▶ **Activity**
Without changing a single word, restate the entries below.

▶ **Dataset excerpts**
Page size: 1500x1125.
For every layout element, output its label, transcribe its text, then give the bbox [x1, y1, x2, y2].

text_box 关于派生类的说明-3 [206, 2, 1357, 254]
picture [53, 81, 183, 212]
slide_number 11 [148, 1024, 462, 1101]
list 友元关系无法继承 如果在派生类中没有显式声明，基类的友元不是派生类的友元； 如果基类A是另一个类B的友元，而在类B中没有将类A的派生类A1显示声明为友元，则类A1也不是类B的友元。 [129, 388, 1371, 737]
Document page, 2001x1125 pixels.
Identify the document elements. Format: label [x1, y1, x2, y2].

▶ **Written answer**
Page size: 1500x1125.
For every layout element, output its label, transcribe its text, then give the bbox [x1, y1, x2, y2].

text_box 关于派生类的说明-3 [206, 2, 1357, 254]
picture [53, 81, 183, 212]
slide_number 11 [148, 1024, 462, 1101]
list 友元关系无法继承 如果在派生类中没有显式声明，基类的友元不是派生类的友元； 如果基类A是另一个类B的友元，而在类B中没有将类A的派生类A1显示声明为友元，则类A1也不是类B的友元。 [129, 388, 1371, 737]
Document page, 2001x1125 pixels.
Identify the document elements. Format: label [x1, y1, x2, y2].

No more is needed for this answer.